None of this is uniquely Indian. Deepfake doctors have appeared in Europe and Australia, and the global supplement industry has long thrived on regulatory grey zones. However, India’s scale magnifies the stakes. A small shift in behaviour, multiplied across tens of millions of people, becomes a public-health issue. If even a fraction of patients delay treatment or abandon medication, the consequences will be felt in clinics and hospitals for years.
There is a temptation to treat this as a technological problem with a technological fix: better detection algorithms, stricter platform policies, more sophisticated verification. These are necessary but insufficient.

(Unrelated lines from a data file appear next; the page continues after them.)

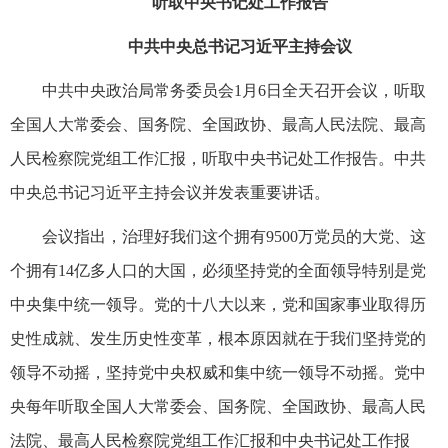
听取中央书记处工作报告
中共中央总书记习近平主持会议
中共中央政治局常务委员会1月6日全天召开会议，听取
全国人大常委会、国务院、全国政协、最高人民法院、最高
人民检察院党组工作汇报，听取中央书记处工作报告。中共
中央总书记习近平主持会议并发表重要讲话。
会议指出，治理好我们这个拥有9500万党员的大党、这
个拥有14亿多人口的大国，必须坚持党的全面领导特别是党
中央集中统一领导。党的十八大以来，党和国家事业取得历
史性成就、发生历史性变革，根本原因就在于我们坚持党的
领导不动摇，坚持党中央权威和集中统一领导不动摇。党中
央每年听取全国人大常委会、国务院、全国政协、最高人民
法院、最高人民检察院党组工作汇报和中央书记处工作报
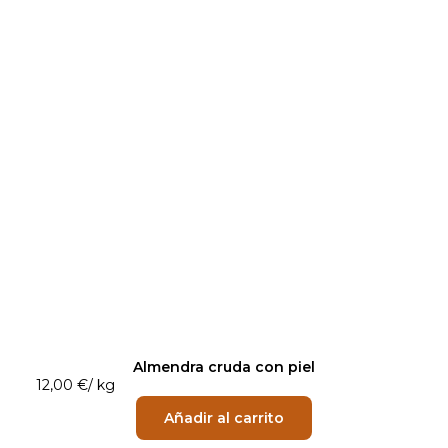
Almendra cruda con piel
12,00
€
/
kg
Añadir al carrito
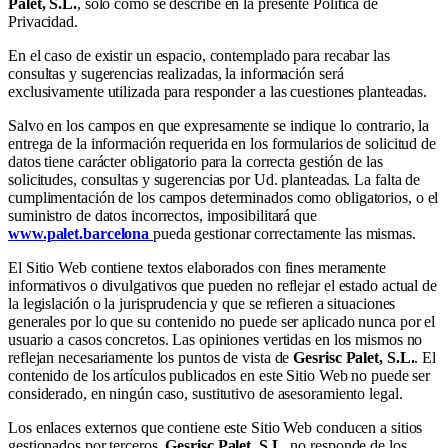
Palet, S.L.
, sólo como se describe en la presente Política de
Privacidad.
En el caso de existir un espacio, contemplado para recabar las
consultas y sugerencias realizadas, la información será
exclusivamente utilizada para responder a las cuestiones planteadas.
Salvo en los campos en que expresamente se indique lo contrario, la
entrega de la información requerida en los formularios de solicitud de
datos tiene carácter obligatorio para la correcta gestión de las
solicitudes, consultas y sugerencias por Ud. planteadas. La falta de
cumplimentación de los campos determinados como obligatorios, o el
suministro de datos incorrectos, imposibilitará que
www.palet.barcelona
pueda gestionar correctamente las mismas.
El Sitio Web contiene textos elaborados con fines meramente
informativos o divulgativos que pueden no reflejar el estado actual de
la legislación o la jurisprudencia y que se refieren a situaciones
generales por lo que su contenido no puede ser aplicado nunca por el
usuario a casos concretos. Las opiniones vertidas en los mismos no
reflejan necesariamente los puntos de vista de
Gesrisc Palet, S.L.
. El
contenido de los artículos publicados en este Sitio Web no puede ser
considerado, en ningún caso, sustitutivo de asesoramiento legal.
Los enlaces externos que contiene este Sitio Web conducen a sitios
gestionados por terceros.
Gesrisc Palet, S.L.
no responde de los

The deeper issue is one of incentives. As long as misinformation is profitable, it will persist. Changing that calculus requires coordinated action from platforms, regulators, advertisers and, not least, audiences.
In the meantime, the videos keep coming. They promise control in a condition defined by its chronicity, simplicity in a system defined by its complexity. They speak the language of science while discarding its method. And they remind us that in the contest between evidence and assertion, the latter often has the advantage of being easier to understand. The task for medicine is not merely to be right, but to be heard—and, increasingly, to be seen as real.